EmitenNews.com - Ada tontonan menarik. Puluhan orang ditawari kemuliaan menjadi wakil menteri. Ada relawan, anggota tim sukses, artist, olahragawan, pembawa acara, ormas, penceramah, dan pastinya politikus dari banyak partai. 

Apakah kalangan itu paling pantas membantu presiden menjadi wakil menteri? Seorang eselon satu di pemerintahan adalah Aparatur Sipil Negara (ASN) yang bukan hanya telah terbukti kiprahnya di departemen tempat mengabdi, tetapi juga telah disekolahkan beberapa kali oleh rakyat melalui negara hingga mencapai pendidikan tertinggi (S3). 

ASN itu, pejabat karier yang akhirnya menduduki jabatan Eselon 1 (satu).
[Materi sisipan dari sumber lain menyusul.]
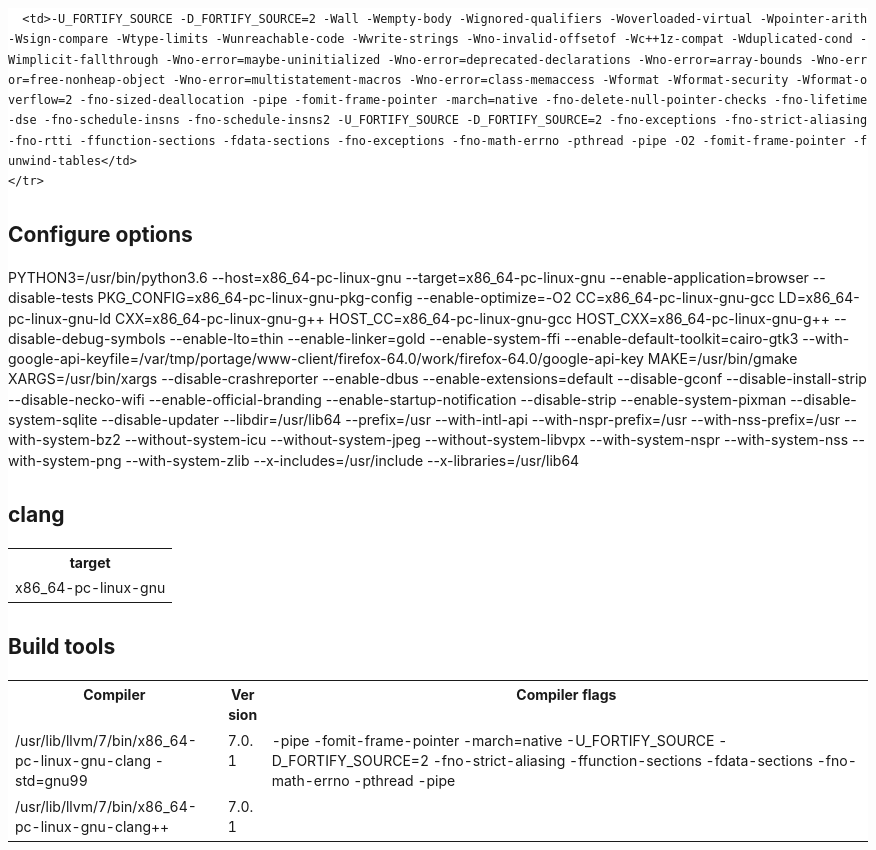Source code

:       <td>-U_FORTIFY_SOURCE -D_FORTIFY_SOURCE=2 -Wall -Wempty-body -Wignored-qualifiers -Woverloaded-virtual -Wpointer-arith -Wsign-compare -Wtype-limits -Wunreachable-code -Wwrite-strings -Wno-invalid-offsetof -Wc++1z-compat -Wduplicated-cond -Wimplicit-fallthrough -Wno-error=maybe-uninitialized -Wno-error=deprecated-declarations -Wno-error=array-bounds -Wno-error=free-nonheap-object -Wno-error=multistatement-macros -Wno-error=class-memaccess -Wformat -Wformat-security -Wformat-overflow=2 -fno-sized-deallocation -pipe -fomit-frame-pointer -march=native -fno-delete-null-pointer-checks -fno-lifetime-dse -fno-schedule-insns -fno-schedule-insns2 -U_FORTIFY_SOURCE -D_FORTIFY_SOURCE=2 -fno-exceptions -fno-strict-aliasing -fno-rtti -ffunction-sections -fdata-sections -fno-exceptions -fno-math-errno -pthread -pipe -O2 -fomit-frame-pointer -funwind-tables</td>
    </tr>
  </tbody>
</table>
<h2>Configure options</h2>
<p>PYTHON3=/usr/bin/python3.6 --host=x86_64-pc-linux-gnu --target=x86_64-pc-linux-gnu --enable-application=browser --disable-tests PKG_CONFIG=x86_64-pc-linux-gnu-pkg-config --enable-optimize=-O2 CC=x86_64-pc-linux-gnu-gcc LD=x86_64-pc-linux-gnu-ld CXX=x86_64-pc-linux-gnu-g++ HOST_CC=x86_64-pc-linux-gnu-gcc HOST_CXX=x86_64-pc-linux-gnu-g++ --disable-debug-symbols --enable-lto=thin --enable-linker=gold --enable-system-ffi --enable-default-toolkit=cairo-gtk3 --with-google-api-keyfile=/var/tmp/portage/www-client/firefox-64.0/work/firefox-64.0/google-api-key MAKE=/usr/bin/gmake XARGS=/usr/bin/xargs --disable-crashreporter --enable-dbus --enable-extensions=default --disable-gconf --disable-install-strip --disable-necko-wifi --enable-official-branding --enable-startup-notification --disable-strip --enable-system-pixman --disable-system-sqlite --disable-updater --libdir=/usr/lib64 --prefix=/usr --with-intl-api --with-nspr-prefix=/usr --with-nss-prefix=/usr --with-system-bz2 --without-system-icu --without-system-jpeg --without-system-libvpx --with-system-nspr --with-system-nss --with-system-png --with-system-zlib --x-includes=/usr/include --x-libraries=/usr/lib64</p>

## clang

<table>
  <tbody>
    <tr>
      <th>target</th>
    </tr>
    <tr>
      <td>x86_64-pc-linux-gnu</td>
    </tr>
  </tbody>
</table>
<h2>Build tools</h2>
<table>
  <tbody>
    <tr>
      <th>Compiler</th>
      <th>Version</th>
      <th>Compiler flags</th>
    </tr>
    <tr>
      <td>/usr/lib/llvm/7/bin/x86_64-pc-linux-gnu-clang -std=gnu99</td>
      <td>7.0.1</td>
      <td>-pipe -fomit-frame-pointer -march=native -U_FORTIFY_SOURCE -D_FORTIFY_SOURCE=2 -fno-strict-aliasing -ffunction-sections -fdata-sections -fno-math-errno -pthread -pipe</td>
    </tr>
    <tr>
      <td>/usr/lib/llvm/7/bin/x86_64-pc-linux-gnu-clang++</td>
      <td>7.0.1</td>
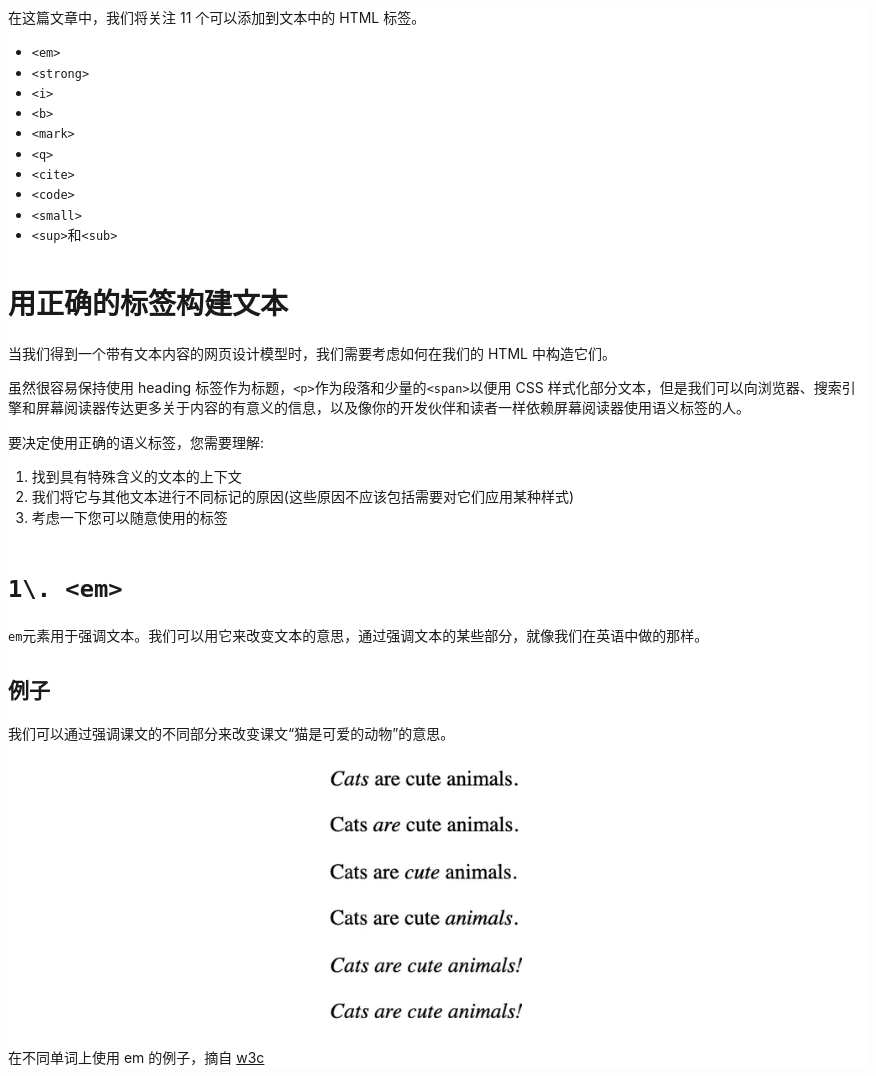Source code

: 在这篇文章中，我们将关注 11 个可以添加到文本中的 HTML 标签。

*   `<em>`
*   `<strong>`
*   `<i>`
*   `<b>`
*   `<mark>`
*   `<q>`
*   `<cite>`
*   `<code>`
*   `<small>`
*   `<sup>`和`<sub>`

# 用正确的标签构建文本

当我们得到一个带有文本内容的网页设计模型时，我们需要考虑如何在我们的 HTML 中构造它们。

虽然很容易保持使用 heading 标签作为标题，`<p>`作为段落和少量的`<span>`以便用 CSS 样式化部分文本，但是我们可以向浏览器、搜索引擎和屏幕阅读器传达更多关于内容的有意义的信息，以及像你的开发伙伴和读者一样依赖屏幕阅读器使用语义标签的人。

要决定使用正确的语义标签，您需要理解:

1.  找到具有特殊含义的文本的上下文
2.  我们将它与其他文本进行不同标记的原因(这些原因不应该包括需要对它们应用某种样式)
3.  考虑一下您可以随意使用的标签

# `1\. <em>`

`em`元素用于强调文本。我们可以用它来改变文本的意思，通过强调文本的某些部分，就像我们在英语中做的那样。

## 例子

我们可以通过强调课文的不同部分来改变课文“猫是可爱的动物”的意思。

![](img/86b56d2075f8d42225d5c0388f6829ad.png)

在不同单词上使用 em 的例子，摘自 [w3c](https://www.w3.org/TR/html50/text-level-semantics.html#the-em-element)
ASN telah ditempa dengan pengalaman panjang, pendidikan formal memadai, dan jaringan kerja luas. ”Sayangnya, kita melihat hanya segelintir dari mereka yang berkesempatan untuk menjadi wakil menteri,” seru Tito Sulistio, eks CEO Bursa Efek Indonesia (BEI). 

Pernah ada, Pasal 10 UU No. 39 Tahun 2008 yang dengan jelas menyatakan wakil menteri wajib diisi oleh pejabat karier. Itu masuk akal karena ASN telah mengabdikan hidup dalam birokrasi dianggap lebih memahami kompleksitas kementerian, dan memiliki kemampuan teknis untuk membantu menteri dalam menjalankan tugas. 

Namun, Perpres No. 60 Tahun 2012, mengubah skema tersebut. Di manar, wakil menteri kini tidak lagi harus dari kalangan ASN karier. Posisi tersebut dapat diisi oleh siapa saja yang dipandang memenuhi syarat, termasuk kalangan polisi, artist, penceramah, relawan, tim sukses atau profesional dari luar pemerintahan. 

Perubahan itu, menimbulkan berbagai pertanyaan. ASN telah meniti karier penuh dedikasi, disekolahkan negara, dan membangun jaringan profesional untuk memperkuat peran kementerian, kini menghadapi kenyataan posisi wakil menteri dapat diisi individu tanpa pengalaman birokrasi mendalam. Apakah ini adil bagi ASN yang telah bertahun-tahun bekerja keras, berjuang, dan berkontribusi di lingkungan pemerintahan? 

Perubahan itu, berpotensi merusak semangat para pejabat karier di kementerian. Para Dirjen, Sekjen, dan pejabat karier lainnya mungkin merasa upaya mereka tidak lagi dihargai, karena pintu menuju jabatan strategis seperti wakil menteri makin tertutup. Awalnya, jabatan wakil menteri sebagai langkah logis dalam karier birokrasi sekarang harus bersaing dengan kandidat luar, yang bisa saja tidak memiliki pengalaman sama dalam mengelola pemerintahan. Apakah ini akan menimbulkan demotivasi di kalangan ASN? 

Seharusnya, ASN yang telah ditempa dengan pendidikan dan pengalaman mendalam mendapat kesempatan lebih besar untuk menduduki jabatan wakil menteri, karena ASN adalah aset yang sudah dipersiapkan untuk memahami dinamika birokrasi dari dalam. ”Jadi, sayang sekali tontonan sore itu tidak bisa menjadi “Box Office” bagi ASN. Dirjen, Sekjen, kepala biro, dan direktur TETAP SEMANGAT!